SWIFT Pilots Enhanced Multi-Bank Cross Border Payment Standard

Pilot participants of SWIFT enhanced gpi standard include 10 multinational corporates and 12 banks; new standard to enable multinational firms to initiate and track gpi payments to and from banks in a single format and integrate payment flows with internal systems.

SWIFT has announced plans to start testing an enhanced multi-bank standard to improve the cross-border payments experience for multi-banked corporates.

The new standard was designed and built in conjunction with 10 multinational corporates and 12 banks including Airbus, Bank of America Merrill Lynch, BBVA, BNP Paribas, Booking.com, Borealis, Citi, Deutsche Bank, General Electric, IATA, Intesa Sanpaolo, J.P. Morgan, LVMH Moët Hennessy Louis Vuitton, Microsoft, National Australia Bank, Ping An Group, Roche, RTL Group, Sumitomo Mitsui Banking Corporation, Société Générale, Standard Chartered Bank and UniCredit.

This cross-industry collaboration tailors SWIFT’s gpi (global payments innovation) – a new standard in global payments for multibanked corporates – by introducing a common solution delivered in the same way by all gpi banks. The standard’s design has been developed through a series of SWIFT-led co-creation workshops with pilot banks and corporates. It supports FIN & ISO 20022 standards to allow corporates to access their payments status across SWIFT and bank proprietary channels.

The new standard will streamline the process for corporate treasurers by allowing them to initiate and track gpi payments to and from multiple banks in a single format and integrate gpi flows in ERP and Treasury Management Systems. It will also enable application providers and banks to give corporates better visibility and transparency, improving payments certainty, traceability, exception handling and allowing them to reconcile directly in their treasury operations.

”Corporates want to track payments in real time and get confirmation of credit to the beneficiary’s account,” says SWIFT Head of Corporates Marc Delbaere. “This new multi-bank capability will enable that experience in a consistent fashion, across multiple banks and multiple corporates. Having this information instantly in the corporate treasury space is what corporate customers are asking for.”

Pilot participants will begin a test phase ahead of bringing this flow into production in the next few months.

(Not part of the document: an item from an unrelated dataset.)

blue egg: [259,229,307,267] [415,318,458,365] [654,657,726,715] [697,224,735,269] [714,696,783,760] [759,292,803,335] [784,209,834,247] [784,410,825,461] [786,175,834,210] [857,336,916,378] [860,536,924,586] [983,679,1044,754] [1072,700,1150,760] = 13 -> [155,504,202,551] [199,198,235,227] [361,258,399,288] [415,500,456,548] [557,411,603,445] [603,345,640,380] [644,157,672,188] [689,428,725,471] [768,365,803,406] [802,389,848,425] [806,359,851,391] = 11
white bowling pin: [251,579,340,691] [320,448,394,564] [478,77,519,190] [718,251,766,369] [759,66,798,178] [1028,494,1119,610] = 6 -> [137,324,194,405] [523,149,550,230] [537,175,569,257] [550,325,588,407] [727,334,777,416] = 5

Together with the pilot participants SWIFT invites treasury application providers to integrate the gpi flows into their own systems in order to deliver a fully embedded gpi experience in corporate treasury systems.

Launched in early 2017, gpi already has over 180 banks signed up, and accounts for nearly 30 percent of SWIFT cross-border payment traffic. More than USD 100 billion in SWIFT gpi messages is sent daily, enabling payments to be credited to end beneficiaries within seconds or minutes.

To date, 35 million gpi payments have been sent across 450 country corridors, in more than 100 currencies. In major corridors, such as USA-China, gpi already accounts for nearly 50% of payment traffic.